AARP Eye Center
Medicare spending growth rates in the decade before the pandemic were substantially lower than expected, according to a recent analysis by the U.S. Congressional Budget Office (CBO). In addition, both CBO and a new report from the Medicare Trustees forecast that Medicare spending growth in the upcoming decade will also be lower than previously expected. These trends mean that people with Medicare, as well as the federal government, are seeing significantly lower costs for Medicare than had been expected.
When CBO compared its 2010 estimates of future Medicare spending with what actually occurred, the findings proved revealing. Between 2010 and 2019—the decade before the COVID-19 pandemic—Medicare spending was 7 percent lower than CBO had predicted in 2010. The federal government spent $413 billion less for Medicare from 2010 through 2019 than CBO had expected (see Figure 1).
Spending in 2020‒2022, during the pandemic, was also lower than CBO’s earlier estimates. And CBO’s current forecast for the upcoming decade (2023‒2032) predicts slower Medicare spending than CBO’s earlier projections.
What drove the spending trend
According to CBO’s analysis, the lower spending in the 2010‒2019 period was primarily due to an unexpected decline in spending per person enrolled in Medicare, rather than to policy changes or discrepancies between the projected and actual number of Medicare enrollees.

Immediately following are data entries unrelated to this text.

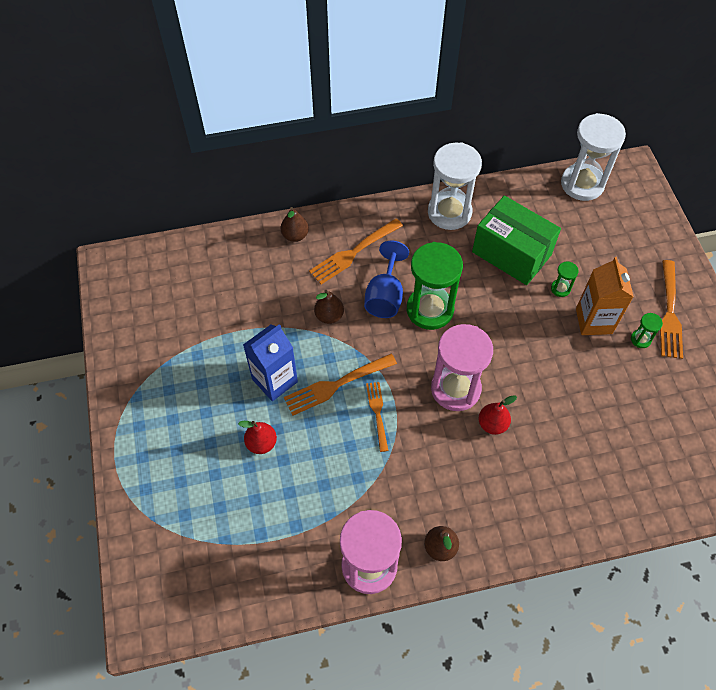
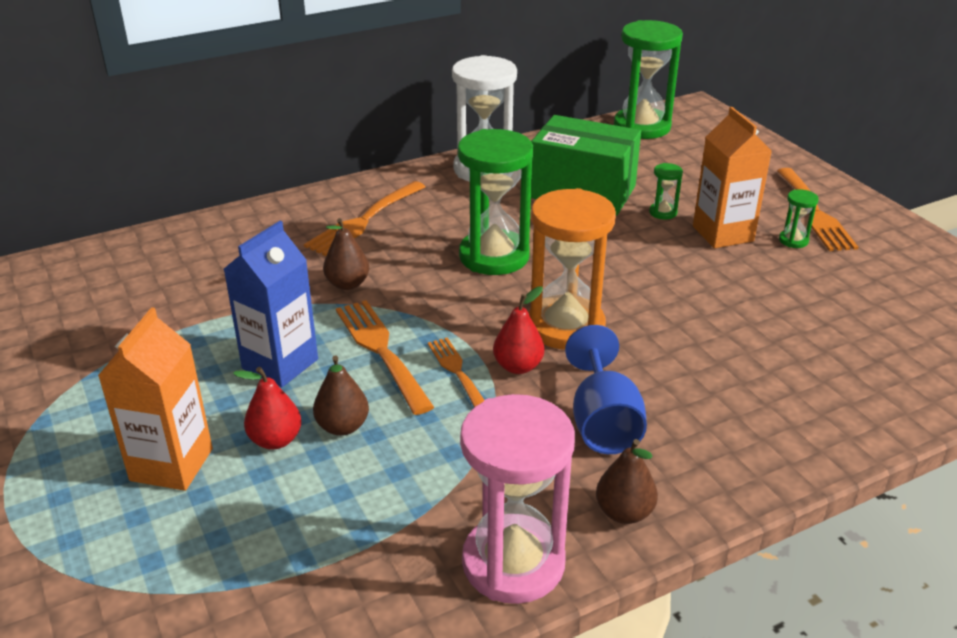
camera: 15 degrees left, 25 degrees down
(202, 448) = (171, 464): none -> orange carton
(295, 235) = (274, 217): brown pear -> brown pear (343, 426)
(337, 384) = (382, 352): orange fork -> orange fork turned 105 degrees clockwise
(385, 296) = (424, 253): blue goblet -> blue goblet (603, 422)
(455, 389) = (565, 327): pink hourglass -> orange hourglass
(492, 424) = (637, 354): red pear -> red pear (518, 366)
(582, 184) = (642, 127): white hourglass -> green hourglass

This is part of a decreasing cost trend that began before the COVID-19 pandemic. Medicare’s average yearly rate of growth in spending per person fell from an average of 6.6% per year from 1987–2005 to 2.2% per year from 2013–2019, or by 4.4 percentage points (see Figure 2). When we adjusted for inflation, the 2013‒2019 growth in spending per enrollee averaged only 0.6% per year. And during the most recent three years, from 2020 through 2022, inflation-adjusted spending per enrollee actually fell by about 1.2 percent per year, according to our estimates.
CBO attributed much of the difference between its predictions and what actually occurred from 2010 to 2019 to lower spending on Medicare Part D prescription drugs. One important source of these savings was greater use of generic drugs, which became more widely available as expensive brand-name medications lost their patent protection.
The slowdown in Medicare spending per person also reflects decreases in spending for people with cardiovascular disease, thanks to better management of conditions, such as hypertension and diabetes, that are risk factors. In addition, CBO found that slower spread of expensive new technologies and slower growth of Medicare provider payment rates contributed to the lower-than-expected spending.
Savings for people with Medicare
The decline in Medicare spending means those enrolled in Medicare have been spending less on Medicare premiums and cost sharing than they otherwise would have if actual spending had tracked with the 2010 projections.
In another recent report, the Medicare Trustees also project slower growth in Medicare spending for the next decade than previously expected. The report attributes the slower growth to a complex mix of reasons, including pandemic-related deaths that both decreased the number of people with Medicare and led, on average, to a healthier Medicare population than previously expected. Other factors include policy changes and the shift of some joint replacement surgeries from hospital inpatient to outpatient settings.
Slower growth will help strengthen Medicare’s overall financial outlook. It will also help extend the solvency of Medicare’s Part A Trust Fund, now estimated by the Trustees to remain solvent until 2031—three years longer than last year’s Trustees’ report had forecast (because of both lower spending and higher revenue from payroll taxes than predicted last year). Slower growth will also mean continued lower increases in premiums and cost sharing for people with Medicare.
There are many policies and policy proposals that could help ensure that Medicare spending remains lower than expected in the future. For example, Medicare spending will slow as the prescription drug provisions of the Inflation Reduction Act are implemented. Additional savings could come from strengthening and expanding promising innovative models that deliver person-centered care. These and other improvements could help improve program efficiency, clinical outcomes, and quality of care, while continuing to slow the growth in spending.